Mensaje al final de Navidad

El papa Francisco es la persona que más admiro. Sus enseñanzas llegan a la gente. Sin dudas, es el líder que más inspira confianza en el mundo. No importan las condiciones religiosas, políticas o económicas de las naciones, cuando Su Santidad las visita o les habla, lo escuchan con respeto y atención.
Recientemente, durante un mensaje a los miembros de la curia, refiriéndose a la fiesta de Navidad, expresó lo siguiente: “Es también para cada uno de nosotros un momento de reflexión y de revisión, para que la luz del Verbo, que se hace carne, nos haga ver cada vez mejor quiénes somos y cuál es nuestra misión”.

En todo período nos ocurren cosas buenas y malas, de las que somos responsables por comisión u omisión. Nuestras conductas definen generalmente los resultados. Dentro de nuestras limitaciones, debemos siempre aspirar a ser buenos ciudadanos y cumplir nuestros deberes. Eso nos llena de paz. Aquí radica la verdadera riqueza.
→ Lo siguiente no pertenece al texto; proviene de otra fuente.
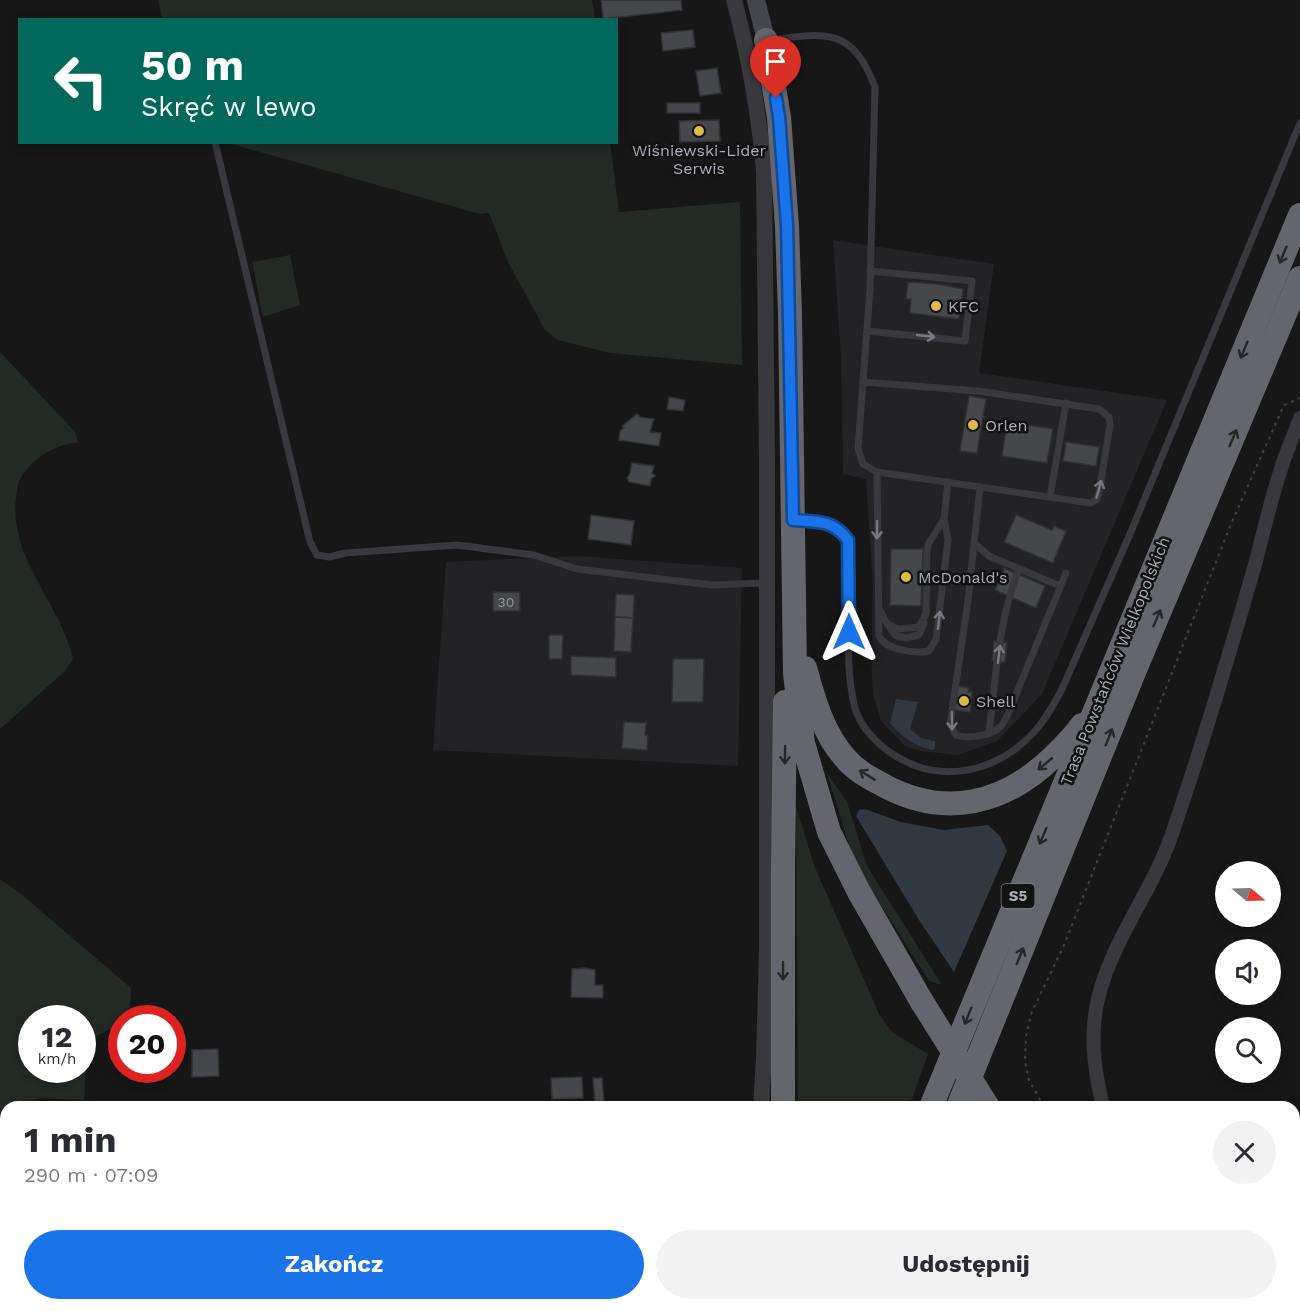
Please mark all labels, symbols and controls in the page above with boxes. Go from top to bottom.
pin [750,36,801,98]
text: 50 m [141,41,244,90]
icon: left [42,42,120,120]
icon: arrive [759,45,792,78]
text: Skręć w lewo [141,91,317,123]
marker: Wiśniewski-Lider Serwis [692,124,706,138]
place label: Wiśniewski-Lider Serwis [632,141,766,178]
one-way arrow [1277,245,1288,264]
place label: KFC [948,297,979,316]
marker: KFC [929,299,943,313]
one-way arrow [915,331,935,342]
one-way arrow [1238,340,1249,358]
place label: Orlen [985,416,1027,435]
marker: Orlen [966,418,980,432]
one-way arrow [1227,430,1239,448]
one-way arrow [1094,480,1105,499]
one-way arrow [871,520,883,540]
street label: Trasa Powstańców Wielkopolskich [1056,534,1174,788]
place label: McDonald's [918,568,1008,587]
marker: McDonald's [899,570,913,584]
house number: 30 [498,594,514,610]
position arrow [817,600,881,664]
one-way arrow [1152,610,1163,628]
one-way arrow [933,611,944,631]
one-way arrow [994,645,1005,664]
place label: Shell [976,692,1015,711]
marker: Shell [957,694,971,708]
one-way arrow [946,711,958,731]
one-way arrow [1104,728,1115,746]
one-way arrow [779,744,790,764]
one-way arrow [1038,757,1053,771]
one-way arrow [859,769,876,781]
one-way arrow [1037,826,1048,845]
north arrow [1215,861,1281,927]
map controls [1215,861,1281,1083]
road number: S5 [1002,884,1034,908]
button: sound [1215,939,1281,1005]
one-way arrow [1015,947,1026,965]
one-way arrow [777,960,789,980]
speed limit sign: 20 [108,1005,186,1083]
one-way arrow [962,1006,973,1025]
button: search [1215,1017,1281,1083]
text: 12 [42,1019,72,1054]
text: km/h [38,1050,76,1068]
text: 1 min [24,1119,116,1161]
button: close [1213,1121,1276,1184]
text: 290 m · 07:09 [24,1163,158,1187]
button: Zakończ [24,1230,644,1299]
button: Udostępnij [656,1230,1276,1299]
Sugiero en esta época cuestionarnos en seis áreas vitales: la espiritual, la familiar, la de servicio a los demás, la relacionada con la amistad, la laboral y la de superación personal por medio del estudio. Así las cosas, me permito hacer algunas preguntas.

Si teníamos metas este año: ¿fueron las mismas logradas? ¿En qué tuvimos éxito? ¿En qué fallamos? ¿Cuáles fueron las razones para nuestros triunfos y derrotas? ¿Qué debemos hacer o no hacer? ¿Cuál debe ser nuestro comportamiento en determinadas circunstancias? ¿Fue adecuada la forma en que enfrentamos las adversidades y en la que nos comportamos con las victorias?

Busquemos en esta Navidad nuestros momentos de soledad, quizás mejor en un ambiente natural, sin bullicio y pensemos cómo podemos ser mejores personas en el año 2022 y la manera más adecuada de ayudar y comprender a los demás, especialmente a los que están a nuestro lado, que de esos no pocos se olvidan.

Y estemos seguros de que nuestro avance como personas redundará, en alguna medida, en tener una patria más justa, que debe ser nuestra meta. En el mensaje mencionado, el papa Francisco apuntaba: “Los humildes y los preocupados no sólo por el pasado, sino también por el futuro, saben mirar hacia delante, extender sus ramas, recordar el pasado con gratitud. Los orgullosos, por el otro lado, simplemente repiten, se vuelven rígidos y se ven enclaustrados en esa repetición, sintiéndose seguros sobre lo que saben y temerosos de cualquier cosa nueva porque no pueden controlarla”.

Aprovechemos la Navidad, que casi finaliza, para encontrarnos a nosotros mismos y para ser útiles al prójimo. Y que nos mantengamos así durante todo el año que pronto llega y más allá, que para lograr los objetivos debemos ser perseverantes.